Your Home: As Safe as You Think?
Traditionally, most of us have regarded our home as a place safe from intrusions of
crime in the streets. If you are locked out of your house, would you still be able
to get in? Maybe you keep an unlocked window in the back, or a hidden key in your
mailbox or on top of a window ledge? You may think this is a good idea, but guess
what? If you can break in, so can a burglar.
One out of ten homes will be burglarized this year. For a small amount of time and
money, you can make your home more secure and reduce your chances of being a victim.
Many burglars will spend no longer than 60 seconds trying to break into a home. Good
locks and good neighbors who watch out for each other can be big deterrents to burglars.
What You Can Do
Check the Locks
In almost half of all completed residential burglaries, thieves simply breezed in
through unlocked doors or crawled through unlocked windows.
- Make sure every external door has a sturdy, well-installed deadbolt lock. Key-in-the-knob
locks are not enough.
- Sliding glass doors can offer easy access if they are not properly secured. You can
secure them by installing commercially available locks or putting a broomstick or
dowel in the inside track to jam the door. To prevent the door being lifted off the
track, drill a hole through the sliding door frame and the fixed frame. Then insert
a pin in the hole.
- Lock double-hung windows with key locks or "pin" windows by drilling a small hole
into a 45-degree angle between the inner and outer frames, then insert a nail that
can be removed. Secure basement windows with grilles or grates.
- Instead of hiding keys around the outside of your home, give an extra key to a neighbor
- When you move into a new house or apartment, re-key the locks.
Check the Doors
A lock on a flimsy door is about as effective as locking your car door, but leaving
the window down.
- All outside doors should be metal or solid wood.
- If your doors don’t fit tightly in their frames, install weather stripping around
- Install a peephole or wide-angle viewer in all entry doors so you can see who is outside
without opening the door. Door chains break easily and don’t keep out intruders.
Check the Outside
Look at your house from the outside. Make sure you know the following tips:
- Thieves hate bright lights. Install outside lights and keep them on at night.
- Keep your yard clean. Prune back shrubbery so it doesn’t hide doors or windows. Cut
back tree limbs that a thief could use to climb to an upper-level window.
- Clearly display your house number so police and other emergency vehicles can find
your home quickly.
- If you travel, create the illusion that you’re at home by getting some timers that
will turn on and off in different areas of your house throughout the evening. Lights
burning 24 hours a day signal an empty house.
- Leave shades, blinds, and curtains in normal positions and don’t let your mail pile
up. Call the post office to stop delivery or have a neighbor pick it up.
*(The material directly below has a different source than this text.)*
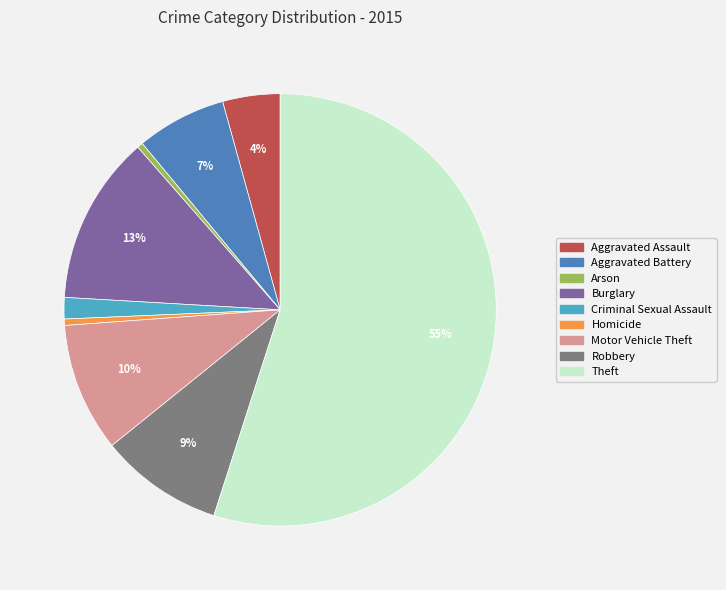

Do Robbery and Homicide together represent more than half of the pie?

No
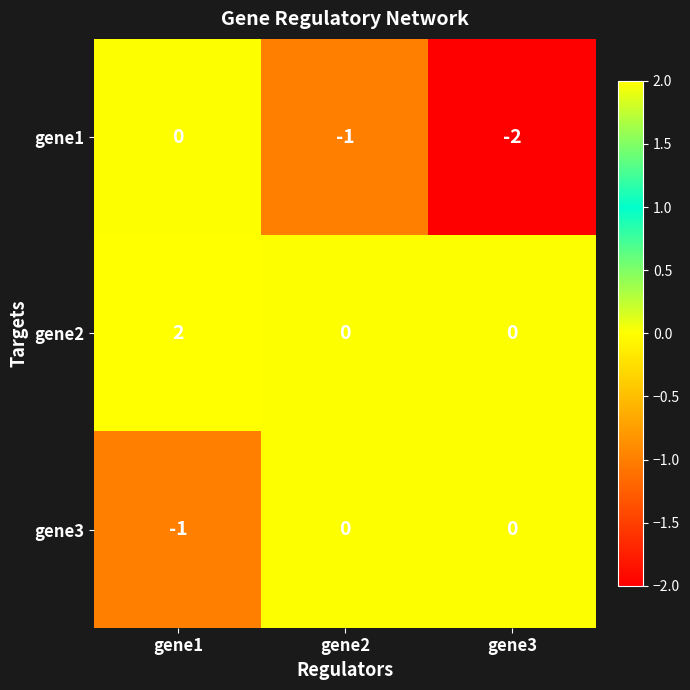

Which category has the lowest value across all series?

gene3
- Make a list of your valuables: DVD players, VCRs, stereos, computers, jewelry. Take
photos of the items, list their serial numbers and descriptions.
Consider an Alarm
Alarms can be a good investment, especially if you have many valuables in your home,
or live in an isolated area or one with a history of break-ins.
- Check with several companies before you buy so you can decide what level of security
fits your needs. Do business with an established company and check references before
signing a contract.
- Learn how to use your system properly! Don’t set off false alarms.
There's More You Can Do
- Join a neighborhood watch group.
- Never leave a message on your answering machine that indicates you may be away from
- Work with neighborhoods and local government to organize community clean-ups. The
cleaner your neighborhood, the less attractive it is to crime.